Regulatory T cells: mechanisms of differentiation and function

Abstract

The immune system has evolved to mount an effective defense against pathogens and to minimize deleterious immune-mediated inflammation caused by commensal microorganisms, immune responses against self and environmental antigens, and metabolic inflammatory disorders. Regulatory T (Treg) cell-mediated suppression serves as a vital mechanism of negative regulation of immune-mediated inflammation and features prominently in autoimmune and autoinflammatory disorders, allergy, acute and chronic infections, cancer, and metabolic inflammation. The discovery that Foxp3 is the transcription factor that specifies the Treg cell lineage facilitated recent progress in understanding the biology of regulatory T cells. In this review, we discuss cellular and molecular mechanisms in the differentiation and function of these cells.

Figures

Figure 1

TCR signal strength instructs CD4+ thymocyte fate and regulatory T cell differentiation. Immature CD4 single-positive (SP) thymocytes receive TCR signals of varied strength via interactions with peptide-MHC on antigen-presenting cells. The strength of TCR signals (or functional avidity, based on a composite of individual peptide-MHC-TCR interaction affinity and peptide-MHC abundance) and their duration determines CD4 SP thymocyte fate.
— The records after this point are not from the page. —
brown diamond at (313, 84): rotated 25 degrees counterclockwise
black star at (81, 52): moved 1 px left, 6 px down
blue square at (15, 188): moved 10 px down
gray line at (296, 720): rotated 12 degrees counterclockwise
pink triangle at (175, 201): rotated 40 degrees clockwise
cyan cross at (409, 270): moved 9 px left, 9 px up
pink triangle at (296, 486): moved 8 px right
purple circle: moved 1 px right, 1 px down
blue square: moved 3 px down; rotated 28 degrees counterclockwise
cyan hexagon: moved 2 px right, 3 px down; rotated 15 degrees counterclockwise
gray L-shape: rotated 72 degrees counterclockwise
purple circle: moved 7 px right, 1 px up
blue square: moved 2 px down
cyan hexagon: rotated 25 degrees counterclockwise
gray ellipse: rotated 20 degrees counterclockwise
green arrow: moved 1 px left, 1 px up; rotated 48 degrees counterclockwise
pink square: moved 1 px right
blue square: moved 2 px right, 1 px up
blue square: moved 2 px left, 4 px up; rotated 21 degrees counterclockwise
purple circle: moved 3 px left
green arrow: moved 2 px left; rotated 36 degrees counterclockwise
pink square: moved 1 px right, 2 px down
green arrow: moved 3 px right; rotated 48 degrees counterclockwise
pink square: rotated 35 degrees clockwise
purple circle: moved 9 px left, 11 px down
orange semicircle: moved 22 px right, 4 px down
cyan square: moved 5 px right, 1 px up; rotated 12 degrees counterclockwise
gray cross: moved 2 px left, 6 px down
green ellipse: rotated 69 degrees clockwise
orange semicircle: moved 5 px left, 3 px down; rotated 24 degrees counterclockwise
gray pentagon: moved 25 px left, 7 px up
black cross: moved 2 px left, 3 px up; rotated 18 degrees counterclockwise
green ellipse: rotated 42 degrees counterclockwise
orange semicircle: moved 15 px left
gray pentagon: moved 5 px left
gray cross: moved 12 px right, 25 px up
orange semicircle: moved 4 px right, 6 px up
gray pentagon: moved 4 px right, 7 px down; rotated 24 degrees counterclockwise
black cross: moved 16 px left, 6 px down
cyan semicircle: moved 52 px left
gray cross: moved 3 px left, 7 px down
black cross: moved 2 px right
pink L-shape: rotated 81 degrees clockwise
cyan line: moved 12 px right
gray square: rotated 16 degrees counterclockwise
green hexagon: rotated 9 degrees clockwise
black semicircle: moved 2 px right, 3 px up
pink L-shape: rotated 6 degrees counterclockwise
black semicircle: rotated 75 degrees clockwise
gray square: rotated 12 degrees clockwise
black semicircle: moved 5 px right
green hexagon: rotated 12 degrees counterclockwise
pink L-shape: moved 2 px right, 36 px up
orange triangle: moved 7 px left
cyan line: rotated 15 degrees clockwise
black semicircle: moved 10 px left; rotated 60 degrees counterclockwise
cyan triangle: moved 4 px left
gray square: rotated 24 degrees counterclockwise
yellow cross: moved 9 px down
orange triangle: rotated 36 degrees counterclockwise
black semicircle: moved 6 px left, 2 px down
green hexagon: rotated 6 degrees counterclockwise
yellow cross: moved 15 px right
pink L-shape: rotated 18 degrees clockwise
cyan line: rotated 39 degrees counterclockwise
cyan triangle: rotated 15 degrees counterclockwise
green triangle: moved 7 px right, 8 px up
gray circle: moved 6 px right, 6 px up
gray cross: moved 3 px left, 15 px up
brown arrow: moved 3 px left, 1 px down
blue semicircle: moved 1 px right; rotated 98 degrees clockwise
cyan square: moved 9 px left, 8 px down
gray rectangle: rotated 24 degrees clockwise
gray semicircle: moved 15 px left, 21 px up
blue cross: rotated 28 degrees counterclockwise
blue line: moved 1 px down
Upon reception of a TCR signal of high strength, most CD4 SP thymocytes undergo programmed cell death. A number of CD4 SP thymocytes receiving TCR signals of intermediate strength are able to escape deletion and are enriched for cells that are instructed to differentiate into Foxp3+ Treg cells. Weight of arrows reflects relative probability of the indicated outcomes.

Figure 2

Regulatory T (Treg) cell heterogeneity and suppression of distinct classes of the immune response. Treg cells generated in the thymus or extrathymically can further specialize through upregulation or activation of transcription factors in response to different environmental stimuli. These environmental response factors can cooperate with Foxp3 to confer to Treg cells a transient or lasting cell state, enabling their tailored function under particular environmental or inflammatory conditions; for example, STAT3 activation in response to IL-10 leads to the generation of pSTAT3+ Treg cells capable of suppressing Th17 responses, or activation of STAT1 in response to IFN-γ or other STAT1-signaling cytokines leads to generation of Tbet+ Treg cells. In a given tissue, Treg cells, upon instruction by the tissue environment, induce expression of tissue-specific transcription factors whose cooperation with Foxp3 results in a distinct tissue-specific Treg cell transcriptional signature and function, and also supports Treg cell subset homeostasis.